Provide the following care for incisions:

  1. Control bleeding by applying direct pressure.
  2. Draw the wound edges together. Apply a sterile dressing and pressure bandage.
  3. If the bleeding is severe, give emergency care for shock. Administer oxygen, if you are properly trained and allowed to do so by local protocol.
  4. Transport the patient to a physician or activate the EMS system. Follow local protocol.


A laceration is a tear that produces a ragged incision through the skin surface and underlying tissues. A laceration can also result from blunt trauma to tissue overlying a bone.
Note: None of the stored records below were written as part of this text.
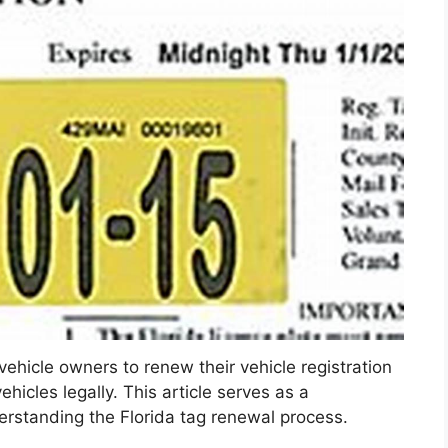
r vehicle owners to renew their vehicle registration
ehicles legally. This article serves as a
erstanding the Florida tag renewal process.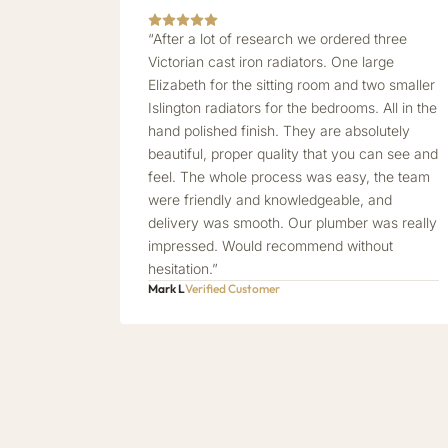
“After a lot of research we ordered three
Victorian cast iron radiators. One large
Elizabeth for the sitting room and two smaller
Islington radiators for the bedrooms. All in the
hand polished finish. They are absolutely
beautiful, proper quality that you can see and
feel. The whole process was easy, the team
were friendly and knowledgeable, and
delivery was smooth. Our plumber was really
impressed. Would recommend without
hesitation.”
Mark L
Verified Customer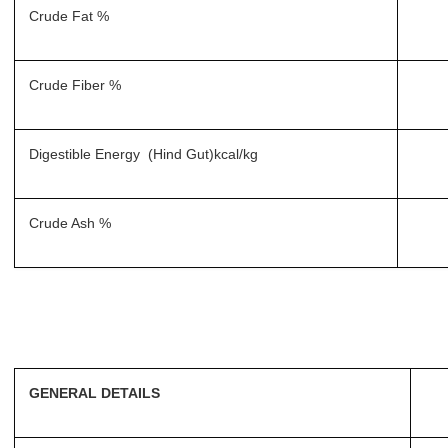
Crude Fat %
Crude Fiber %
Digestible Energy (Hind Gut)kcal/kg
Crude Ash %
GENERAL DETAILS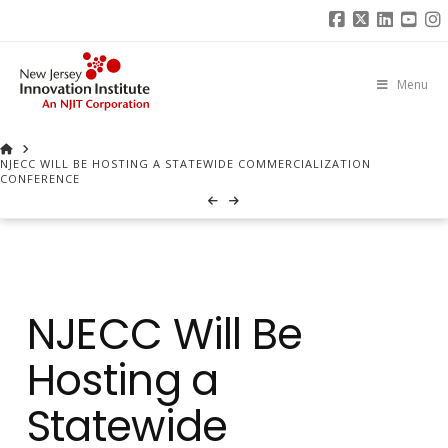
Facebook
X
Linked
You
I
Menu
HOME
NJECC WILL BE HOSTING A STATEWIDE COMMERCIALIZATION
CONFERENCE
NJECC Will Be
Hosting a
Statewide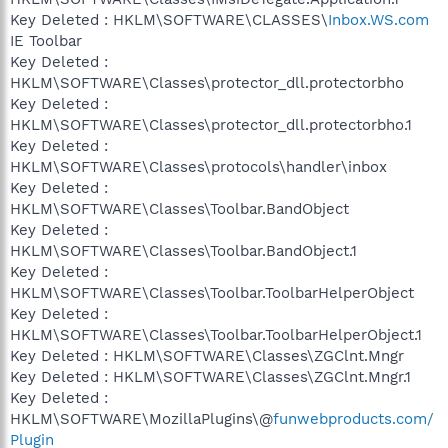
Key Deleted : HKLM\SOFTWARE\CLASSES\
Inbox.WS.com
IE Toolbar
Key Deleted :
HKLM\SOFTWARE\Classes\protector_dll.protectorbho
Key Deleted :
HKLM\SOFTWARE\Classes\protector_dll.protectorbho.1
Key Deleted :
HKLM\SOFTWARE\Classes\protocols\handler\inbox
Key Deleted :
HKLM\SOFTWARE\Classes\Toolbar.BandObject
Key Deleted :
HKLM\SOFTWARE\Classes\Toolbar.BandObject.1
Key Deleted :
HKLM\SOFTWARE\Classes\Toolbar.ToolbarHelperObject
Key Deleted :
HKLM\SOFTWARE\Classes\Toolbar.ToolbarHelperObject.1
Key Deleted : HKLM\SOFTWARE\Classes\ZGClnt.Mngr
Key Deleted : HKLM\SOFTWARE\Classes\ZGClnt.Mngr.1
Key Deleted :
HKLM\SOFTWARE\MozillaPlugins\@
funwebproducts.com/
Plugin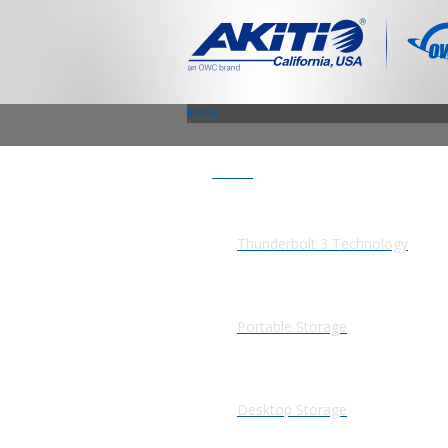
Menu
Products
Thunderbolt 3 Technology
Portable Storage
Desktop Storage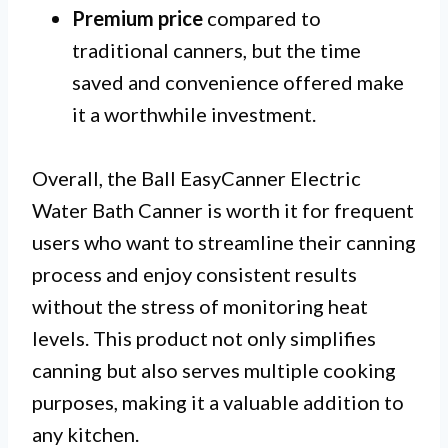
Premium price
compared to
traditional canners, but the time
saved and convenience offered make
it a worthwhile investment.
Overall, the Ball EasyCanner Electric
Water Bath Canner is worth it for frequent
users who want to streamline their canning
process and enjoy consistent results
without the stress of monitoring heat
levels. This product not only simplifies
canning but also serves multiple cooking
purposes, making it a valuable addition to
any kitchen.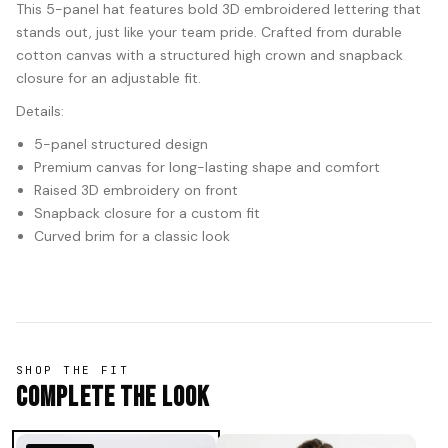
This 5-panel hat features bold 3D embroidered lettering that
stands out, just like your team pride. Crafted from durable
cotton canvas with a structured high crown and snapback
closure for an adjustable fit.
Details:
5-panel structured design
Premium canvas for long-lasting shape and comfort
Raised 3D embroidery on front
Snapback closure for a custom fit
Curved brim for a classic look
SHOP THE FIT
Complete The Look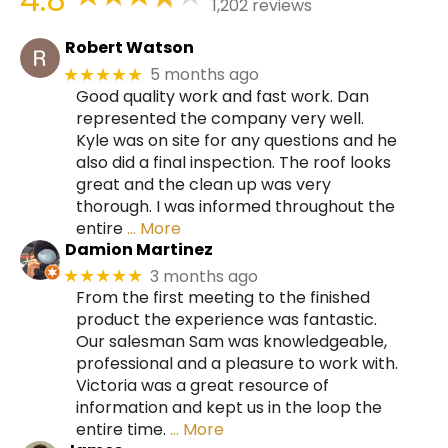
1,202 reviews
Robert Watson
5 months ago
★★★★★
Good quality work and fast work. Dan
represented the company very well.
Kyle was on site for any questions and he
also did a final inspection. The roof looks
great and the clean up was very
thorough. I was informed throughout the
entire
… More
Damion Martinez
3 months ago
★★★★★
From the first meeting to the finished
product the experience was fantastic.
Our salesman Sam was knowledgeable,
professional and a pleasure to work with.
Victoria was a great resource of
information and kept us in the loop the
entire time.
… More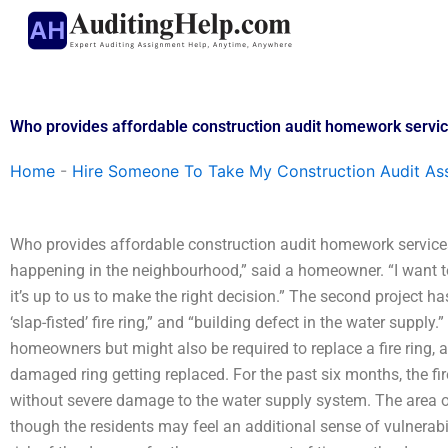
Skip
to
content
Who provides affordable construction audit homework servi
Home
-
Hire Someone To Take My Construction Audit As
Who provides affordable construction audit homework service
happening in the neighbourhood,” said a homeowner. “I want to
it’s up to us to make the right decision.” The second project ha
‘slap-fisted’ fire ring,” and “building defect in the water supply
homeowners but might also be required to replace a fire ring, a
damaged ring getting replaced. For the past six months, the fi
without severe damage to the water supply system. The area of t
though the residents may feel an additional sense of vulnerabil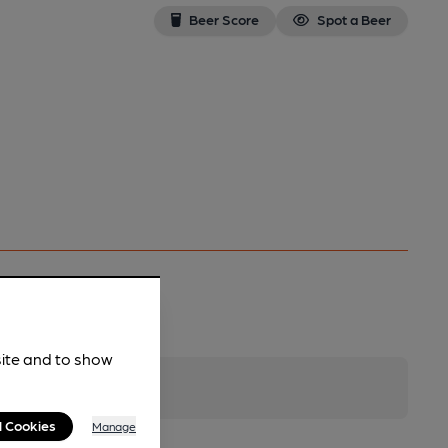
Beer Score
Spot a Beer
site and to show
l Cookies
Manage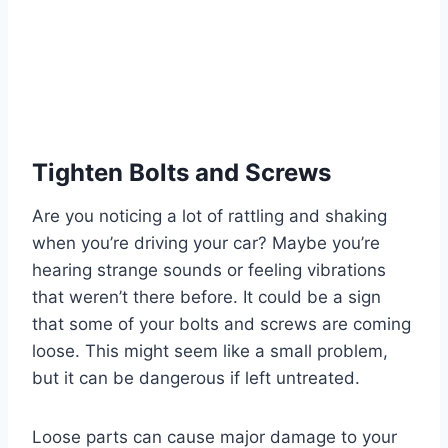
Tighten Bolts and Screws
Are you noticing a lot of rattling and shaking
when you’re driving your car? Maybe you’re
hearing strange sounds or feeling vibrations
that weren’t there before. It could be a sign
that some of your bolts and screws are coming
loose. This might seem like a small problem,
but it can be dangerous if left untreated.
Loose parts can cause major damage to your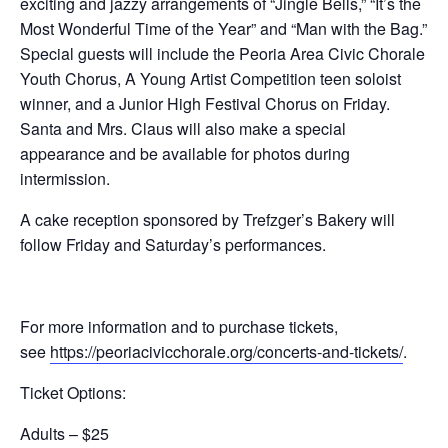
exciting and jazzy arrangements of “Jingle Bells,” “It’s the
Most Wonderful Time of the Year” and “Man with the Bag.”
Special guests will include the Peoria Area Civic Chorale
Youth Chorus, A Young Artist Competition teen soloist
winner, and a Junior High Festival Chorus on Friday.
Santa and Mrs. Claus will also make a special
appearance and be available for photos during
intermission.
A cake reception sponsored by Trefzger’s Bakery will
follow Friday and Saturday’s performances.
For more information and to purchase tickets,
see
https://peoriacivicchorale.org/concerts-and-tickets/
.
Ticket Options:
Adults – $25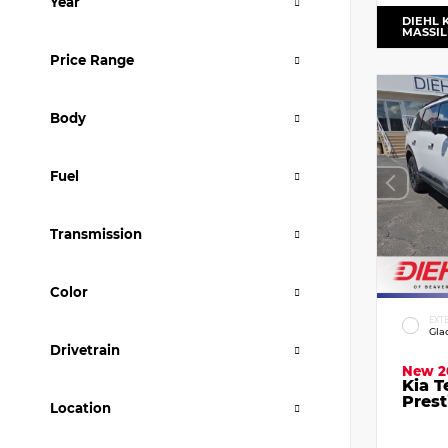
Year
DIEHL 
MASSI
Price Range
Body
Fuel
Transmission
Color
EXT
Gla
Drivetrain
New 2
Kia T
Prest
Location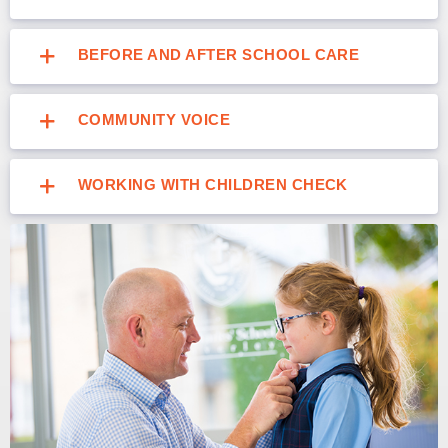
BEFORE AND AFTER SCHOOL CARE
COMMUNITY VOICE
WORKING WITH CHILDREN CHECK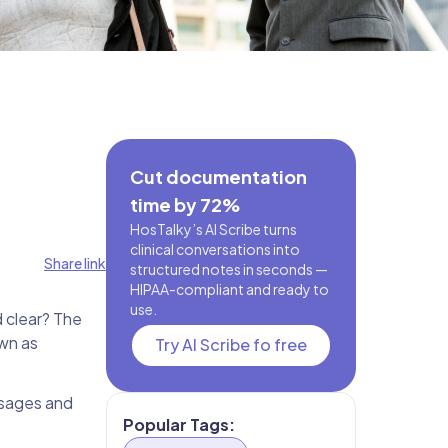
Cut documentation
time by 72%
HosTalky’s AI Scribe turns
clinical conversations into
Share link
structured notes in seconds —
HIPAA-compliant and ready to
use.
 clear? The
own as
Try AI Scribe fo free
ssages and
Popular Tags: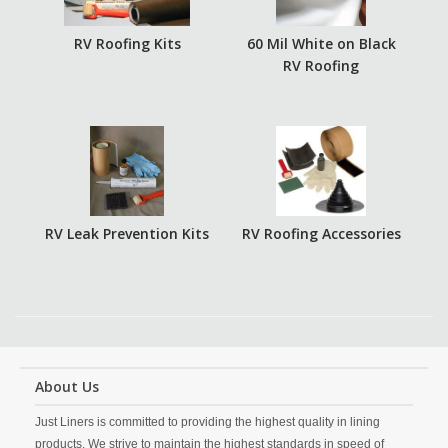
RV Roofing Kits
60 Mil White on Black
RV Roofing
RV Leak Prevention Kits
RV Roofing Accessories
About Us
Just Liners is committed to providing the highest quality in lining
products. We strive to maintain the highest standards in speed of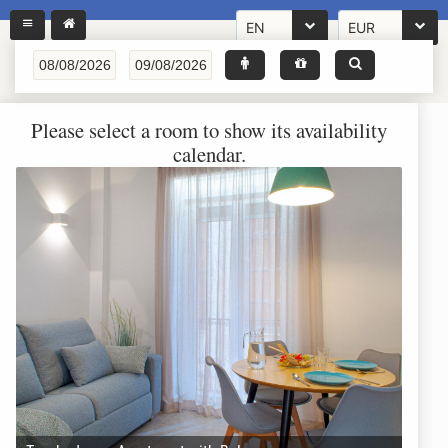
EN
EUR
Please select a room to show its availability
calendar.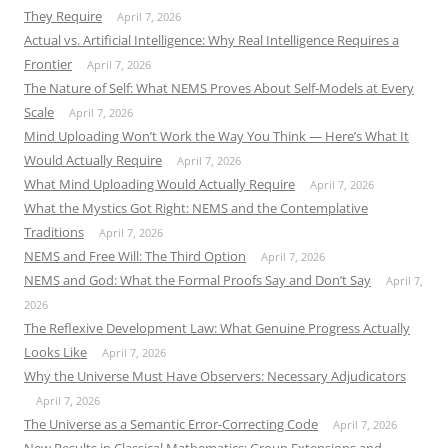
They Require
April 7, 2026
Actual vs. Artificial Intelligence: Why Real Intelligence Requires a
Frontier
April 7, 2026
The Nature of Self: What NEMS Proves About Self-Models at Every
Scale
April 7, 2026
Mind Uploading Won’t Work the Way You Think — Here’s What It
Would Actually Require
April 7, 2026
What Mind Uploading Would Actually Require
April 7, 2026
What the Mystics Got Right: NEMS and the Contemplative
Traditions
April 7, 2026
NEMS and Free Will: The Third Option
April 7, 2026
NEMS and God: What the Formal Proofs Say and Don’t Say
April 7,
2026
The Reflexive Development Law: What Genuine Progress Actually
Looks Like
April 7, 2026
Why the Universe Must Have Observers: Necessary Adjudicators
April 7, 2026
The Universe as a Semantic Error-Correcting Code
April 7, 2026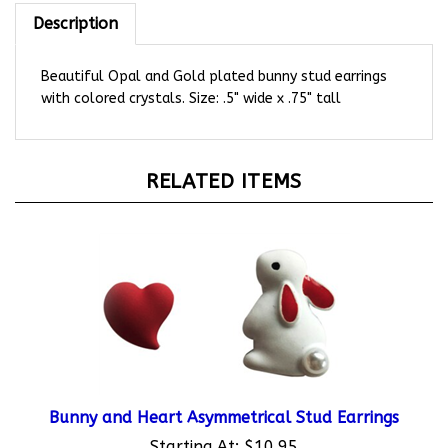
Description
Beautiful Opal and Gold plated bunny stud earrings
with colored crystals. Size: .5" wide x .75" tall
RELATED ITEMS
Bunny and Heart Asymmetrical Stud Earrings
Starting At:
$10.95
Lacerations can cause significant bleeding if a blood vessel, especially an artery is cut. This is particularly true in areas where major arteries lie close to the skin surface, such as in the wrist. Because the edges of a laceration are jagged, healing is not as good as in an incision. Skin and tissue may be torn away partly or completely, and the laceration may contain foreign matter that can lead to infection.

Emergency Care

Provide the following care for lacerations:

  1. Control bleeding with direct pressure and elevation. If possible, use sterile dressing over the wound.
  2. Once bleeding is controlled, remove surface dirt and loose debris. Wound cleaning should be left to medical personnel. Follow local protocol.
  3. Cover with a sterile dressing, and bandage in place.
  4. Elevate the affected part to help control pain and bleeding. Splinting and immobilizing the injured part may also help control bleeding. Follow local protocol.
  5. Give emergency care for shock if bleeding is severe. Administer oxygen if you are properly trained and allowed to do so by local protocol.
  6. Transport the patient to a physician or activate the EMS system. Follow local protocol.


A puncture wound is caused by the penetration of a sharp object through the skin and underlying structures. Even though the opening in the skin may appear to be very small, the puncture wound may be deep, posing a serious threat of infection. Internal organs may also be damaged. In some cases, the object that causes the injury remains embedded in the wound.

A puncture usually does not cause a bleeding problem unless it is located in the chest or abdomen, where bleeding can be rapidly fatal. In a puncture wound, always assess for an exit wound as well.

Emergency Care

Provide the following care for a puncture wound.

  1. Control bleeding with direct pressure. If an object is impaled in the wound, spread your fingers around the object. Avoid putting pressure on the object or tissue around its edges.
  2. Clean around wound with a light, sterile dressing, and bandage in place.
  3. Give the patient emergency care for shock if bleeding is severe or if the wound is to the chest or abdominal cavity. Administer oxygen if you are properly trained and allowed to do so by local protocol.
  4. Transport the patient to a physician or activate the EMS system. Immobilize the injured part in a comfortable position. Follow local protocol.

If there is an impaled object in the wound, do not remove it. Efforts to do so can cause underlying tissue damage and severe hemorrhage.